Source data

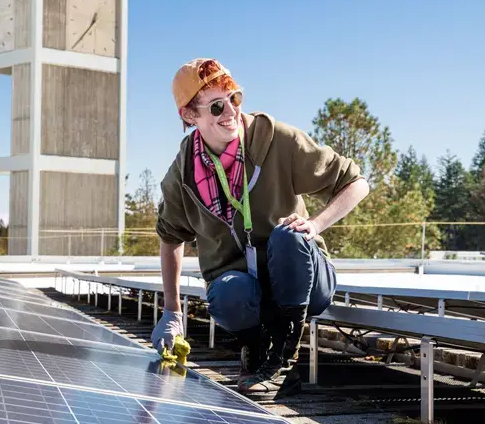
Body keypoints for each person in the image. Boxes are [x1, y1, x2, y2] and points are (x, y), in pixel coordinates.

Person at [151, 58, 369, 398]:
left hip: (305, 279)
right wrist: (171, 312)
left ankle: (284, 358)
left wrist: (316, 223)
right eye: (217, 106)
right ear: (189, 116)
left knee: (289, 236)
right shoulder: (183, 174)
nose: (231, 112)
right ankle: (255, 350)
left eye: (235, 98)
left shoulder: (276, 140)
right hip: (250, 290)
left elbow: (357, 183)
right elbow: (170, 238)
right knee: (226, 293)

* * *

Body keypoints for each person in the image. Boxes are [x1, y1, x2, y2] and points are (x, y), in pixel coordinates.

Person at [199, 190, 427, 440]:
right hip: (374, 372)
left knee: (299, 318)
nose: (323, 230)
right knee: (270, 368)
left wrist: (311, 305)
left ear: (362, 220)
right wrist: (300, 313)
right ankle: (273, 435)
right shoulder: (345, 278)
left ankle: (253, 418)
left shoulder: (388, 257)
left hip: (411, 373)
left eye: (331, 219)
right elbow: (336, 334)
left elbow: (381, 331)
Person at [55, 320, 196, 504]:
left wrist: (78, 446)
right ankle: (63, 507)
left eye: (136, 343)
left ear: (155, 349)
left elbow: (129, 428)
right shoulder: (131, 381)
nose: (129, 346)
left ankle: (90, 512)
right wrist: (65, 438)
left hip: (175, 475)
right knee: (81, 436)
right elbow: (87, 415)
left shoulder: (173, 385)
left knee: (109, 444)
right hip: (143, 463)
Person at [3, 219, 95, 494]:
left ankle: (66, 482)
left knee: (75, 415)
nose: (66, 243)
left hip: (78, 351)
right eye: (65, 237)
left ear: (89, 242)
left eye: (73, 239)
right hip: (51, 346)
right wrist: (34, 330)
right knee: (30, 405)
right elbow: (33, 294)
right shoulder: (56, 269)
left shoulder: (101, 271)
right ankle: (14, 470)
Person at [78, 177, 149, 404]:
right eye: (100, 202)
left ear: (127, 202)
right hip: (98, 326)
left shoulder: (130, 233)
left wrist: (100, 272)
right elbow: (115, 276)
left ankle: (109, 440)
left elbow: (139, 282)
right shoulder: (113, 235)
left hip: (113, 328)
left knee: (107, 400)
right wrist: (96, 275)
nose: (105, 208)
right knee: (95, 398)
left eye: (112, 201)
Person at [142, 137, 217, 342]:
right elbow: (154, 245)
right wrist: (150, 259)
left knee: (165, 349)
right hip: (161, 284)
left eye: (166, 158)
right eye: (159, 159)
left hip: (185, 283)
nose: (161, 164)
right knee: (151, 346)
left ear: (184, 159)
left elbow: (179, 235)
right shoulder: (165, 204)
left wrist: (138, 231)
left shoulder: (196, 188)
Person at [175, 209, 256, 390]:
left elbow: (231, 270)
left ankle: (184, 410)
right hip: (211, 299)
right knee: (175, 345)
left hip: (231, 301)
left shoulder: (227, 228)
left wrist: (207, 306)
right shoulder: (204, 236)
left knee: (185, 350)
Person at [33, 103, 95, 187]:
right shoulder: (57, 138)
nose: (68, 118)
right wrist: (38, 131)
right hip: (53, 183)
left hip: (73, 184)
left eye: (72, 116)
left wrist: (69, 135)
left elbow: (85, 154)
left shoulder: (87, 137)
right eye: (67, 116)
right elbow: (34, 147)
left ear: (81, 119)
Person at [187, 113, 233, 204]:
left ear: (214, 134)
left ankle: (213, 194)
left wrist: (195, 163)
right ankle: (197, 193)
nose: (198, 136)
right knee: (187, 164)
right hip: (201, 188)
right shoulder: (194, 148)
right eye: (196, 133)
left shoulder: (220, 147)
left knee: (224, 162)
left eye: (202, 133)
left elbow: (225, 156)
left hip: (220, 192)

--

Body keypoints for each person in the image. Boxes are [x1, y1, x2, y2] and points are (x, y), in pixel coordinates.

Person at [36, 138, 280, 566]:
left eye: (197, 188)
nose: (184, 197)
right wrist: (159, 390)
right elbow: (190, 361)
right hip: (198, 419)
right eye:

:: WHAT TO WORK ON ::
Look above for the line containing "left eye: (112, 201)" and the line containing "left elbow: (231, 270)". Transcribe both, with the lines between them, exactly.

:: TASK OUTPUT ::
left eye: (112, 201)
Person at [142, 137, 217, 342]:
right elbow: (154, 245)
right wrist: (150, 259)
left knee: (165, 349)
right hip: (161, 284)
left eye: (166, 158)
right eye: (159, 159)
left hip: (185, 283)
nose: (161, 164)
right knee: (151, 346)
left ear: (184, 159)
left elbow: (179, 235)
right shoulder: (165, 204)
left wrist: (138, 231)
left shoulder: (196, 188)
Person at [175, 209, 256, 390]:
left elbow: (231, 270)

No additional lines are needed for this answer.